§ Task prompt:
From the listing below, reproduce exactly the lines starting with the one with "middle tip: (495, 745)" and going on through the one with "thumb mcp: (280, 247)", both ends kept. No picture is copied.

§ Supplied records:
*-*-*
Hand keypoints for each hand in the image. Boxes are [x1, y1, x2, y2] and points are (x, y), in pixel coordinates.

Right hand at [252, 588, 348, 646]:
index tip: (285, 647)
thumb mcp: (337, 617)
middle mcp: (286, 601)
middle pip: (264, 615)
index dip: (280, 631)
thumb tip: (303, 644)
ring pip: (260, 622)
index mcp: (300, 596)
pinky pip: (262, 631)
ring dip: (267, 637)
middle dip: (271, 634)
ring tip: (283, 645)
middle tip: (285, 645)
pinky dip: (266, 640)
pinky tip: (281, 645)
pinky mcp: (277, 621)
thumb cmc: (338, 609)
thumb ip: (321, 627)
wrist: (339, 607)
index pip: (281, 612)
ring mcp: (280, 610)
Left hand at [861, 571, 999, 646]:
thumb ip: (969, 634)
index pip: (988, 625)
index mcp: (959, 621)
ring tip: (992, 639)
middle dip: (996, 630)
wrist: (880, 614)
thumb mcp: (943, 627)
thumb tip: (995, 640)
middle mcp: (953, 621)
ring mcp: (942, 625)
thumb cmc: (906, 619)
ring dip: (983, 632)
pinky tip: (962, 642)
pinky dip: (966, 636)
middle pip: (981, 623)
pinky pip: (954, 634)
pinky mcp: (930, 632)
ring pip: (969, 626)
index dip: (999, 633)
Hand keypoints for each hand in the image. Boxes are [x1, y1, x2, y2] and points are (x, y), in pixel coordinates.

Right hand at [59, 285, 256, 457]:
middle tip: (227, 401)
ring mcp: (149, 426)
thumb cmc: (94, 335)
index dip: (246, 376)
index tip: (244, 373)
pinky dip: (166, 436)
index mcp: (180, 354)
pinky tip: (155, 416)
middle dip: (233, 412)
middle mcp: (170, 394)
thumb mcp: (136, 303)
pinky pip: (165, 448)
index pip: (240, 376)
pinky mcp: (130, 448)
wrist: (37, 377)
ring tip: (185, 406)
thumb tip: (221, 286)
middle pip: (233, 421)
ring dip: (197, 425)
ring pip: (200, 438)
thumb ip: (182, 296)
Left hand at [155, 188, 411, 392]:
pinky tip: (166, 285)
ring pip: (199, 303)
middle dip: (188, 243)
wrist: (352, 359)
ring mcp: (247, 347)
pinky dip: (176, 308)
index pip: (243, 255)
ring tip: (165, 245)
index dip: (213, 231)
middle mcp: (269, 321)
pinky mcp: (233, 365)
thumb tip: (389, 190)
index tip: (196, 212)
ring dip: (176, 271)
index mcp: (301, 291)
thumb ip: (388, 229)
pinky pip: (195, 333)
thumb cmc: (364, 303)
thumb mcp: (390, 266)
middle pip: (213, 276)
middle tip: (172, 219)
*-*-*
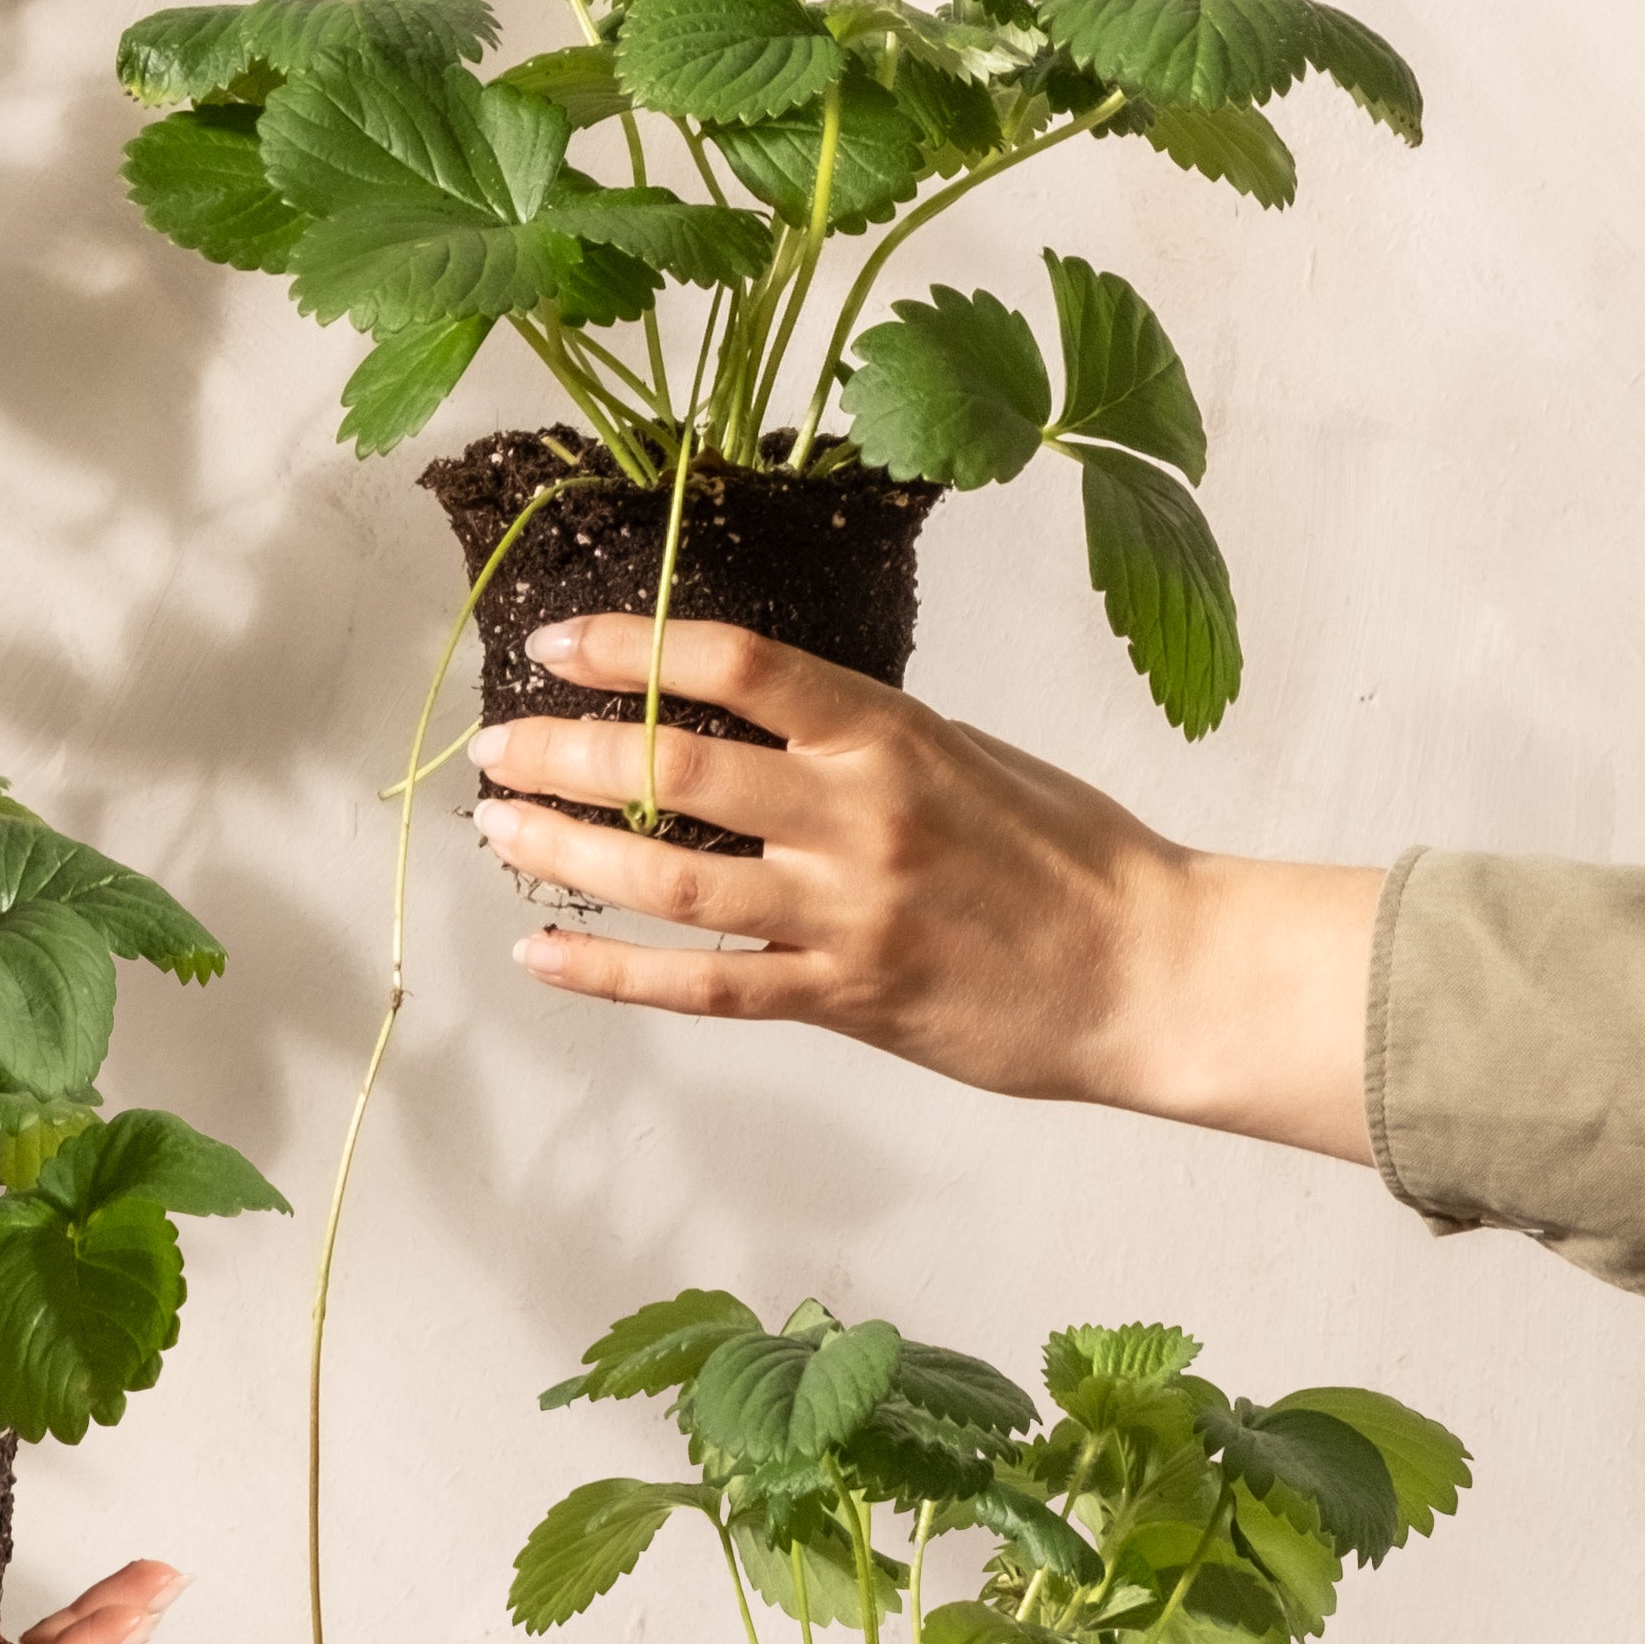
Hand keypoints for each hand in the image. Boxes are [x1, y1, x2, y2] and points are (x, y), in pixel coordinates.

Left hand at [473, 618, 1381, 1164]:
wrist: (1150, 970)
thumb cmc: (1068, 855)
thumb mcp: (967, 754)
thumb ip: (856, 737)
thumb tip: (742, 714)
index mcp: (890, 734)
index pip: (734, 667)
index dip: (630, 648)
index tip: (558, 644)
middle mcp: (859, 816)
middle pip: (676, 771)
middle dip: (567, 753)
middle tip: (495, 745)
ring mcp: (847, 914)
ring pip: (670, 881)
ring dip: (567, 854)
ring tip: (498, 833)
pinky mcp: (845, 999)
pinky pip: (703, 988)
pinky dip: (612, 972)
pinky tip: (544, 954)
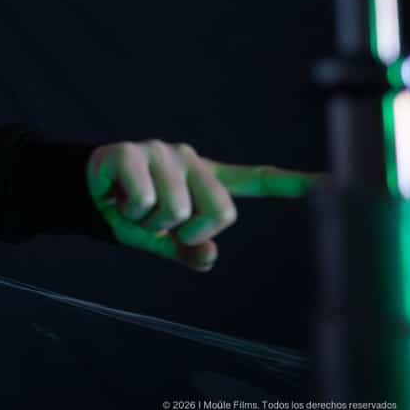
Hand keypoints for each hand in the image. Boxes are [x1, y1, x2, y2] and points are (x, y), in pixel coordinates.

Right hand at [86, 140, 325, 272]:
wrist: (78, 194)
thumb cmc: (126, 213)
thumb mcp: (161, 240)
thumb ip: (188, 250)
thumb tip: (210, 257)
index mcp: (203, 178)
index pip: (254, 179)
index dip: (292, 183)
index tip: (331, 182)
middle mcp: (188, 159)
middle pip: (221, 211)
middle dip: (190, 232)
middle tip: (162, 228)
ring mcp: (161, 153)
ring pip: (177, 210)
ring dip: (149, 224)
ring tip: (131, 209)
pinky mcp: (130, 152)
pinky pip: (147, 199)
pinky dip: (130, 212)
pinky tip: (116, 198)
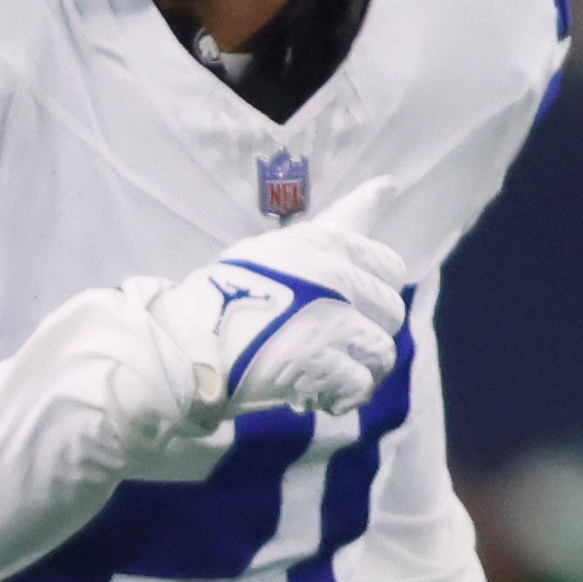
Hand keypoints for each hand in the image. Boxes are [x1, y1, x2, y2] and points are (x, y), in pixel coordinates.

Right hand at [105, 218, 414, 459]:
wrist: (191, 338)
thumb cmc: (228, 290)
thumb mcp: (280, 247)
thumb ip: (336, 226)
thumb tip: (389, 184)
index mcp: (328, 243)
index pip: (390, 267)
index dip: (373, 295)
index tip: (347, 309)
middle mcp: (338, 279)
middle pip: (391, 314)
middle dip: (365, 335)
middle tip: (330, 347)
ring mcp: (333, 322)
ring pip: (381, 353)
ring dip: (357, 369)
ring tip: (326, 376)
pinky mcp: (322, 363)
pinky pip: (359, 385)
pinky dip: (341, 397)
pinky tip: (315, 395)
*-*-*
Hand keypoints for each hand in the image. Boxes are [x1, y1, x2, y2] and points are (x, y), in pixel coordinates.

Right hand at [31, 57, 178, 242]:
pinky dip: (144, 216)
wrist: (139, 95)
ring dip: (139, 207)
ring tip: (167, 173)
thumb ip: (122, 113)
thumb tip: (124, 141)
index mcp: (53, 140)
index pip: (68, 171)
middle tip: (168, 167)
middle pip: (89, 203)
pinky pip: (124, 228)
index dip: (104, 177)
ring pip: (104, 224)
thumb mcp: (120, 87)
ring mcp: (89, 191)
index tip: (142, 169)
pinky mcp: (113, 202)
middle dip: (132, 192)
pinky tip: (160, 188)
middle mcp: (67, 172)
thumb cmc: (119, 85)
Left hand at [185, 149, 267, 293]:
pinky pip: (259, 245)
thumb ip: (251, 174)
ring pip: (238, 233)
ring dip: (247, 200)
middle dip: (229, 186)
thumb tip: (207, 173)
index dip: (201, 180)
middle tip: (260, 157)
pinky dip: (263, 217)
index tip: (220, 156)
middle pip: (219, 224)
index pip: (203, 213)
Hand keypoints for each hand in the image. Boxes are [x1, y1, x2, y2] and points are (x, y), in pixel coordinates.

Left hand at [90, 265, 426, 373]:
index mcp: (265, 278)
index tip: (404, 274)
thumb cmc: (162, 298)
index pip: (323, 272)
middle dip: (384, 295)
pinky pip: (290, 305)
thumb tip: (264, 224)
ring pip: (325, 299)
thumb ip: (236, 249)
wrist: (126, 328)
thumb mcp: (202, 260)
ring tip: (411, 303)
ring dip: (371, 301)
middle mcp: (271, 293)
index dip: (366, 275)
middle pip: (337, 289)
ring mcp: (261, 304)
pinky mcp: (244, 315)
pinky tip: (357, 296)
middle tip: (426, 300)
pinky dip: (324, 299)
*-*-*
§ Solution for this exercise:
middle tip: (495, 745)
ring mcp: (847, 914)
ring pip: (670, 881)
ring dip: (567, 854)
ring tip: (498, 833)
pinky mcp: (845, 999)
pinky pip: (703, 988)
pinky dip: (612, 972)
pinky tip: (544, 954)
Hand keypoints for each hand in the image. Boxes are [x1, y1, x2, y2] and points are (x, y), in pixel coordinates.

Right hand at [86, 140, 325, 272]:
wrist: (78, 194)
thumb cmc: (126, 213)
thumb mcp: (161, 240)
thumb ip: (188, 250)
thumb tip: (210, 257)
index mcp: (203, 178)
index pip: (254, 179)
index dip: (292, 183)
index tip: (331, 182)
middle mcp: (188, 159)
middle pip: (221, 211)
middle dip: (190, 232)
middle tip: (162, 228)
ring mcp: (161, 153)
ring pip: (177, 210)
ring dip: (149, 224)
ring tip: (131, 209)
pinky mcp: (130, 152)
pinky pip: (147, 199)
pinky dip: (130, 212)
pinky tip: (116, 198)
Hand keypoints for each hand in the image. Boxes are [x1, y1, x2, y2] and points are (x, y), in pixel coordinates.

Right hand at [105, 218, 414, 459]:
wrist: (191, 338)
thumb cmc: (228, 290)
thumb mcp: (280, 247)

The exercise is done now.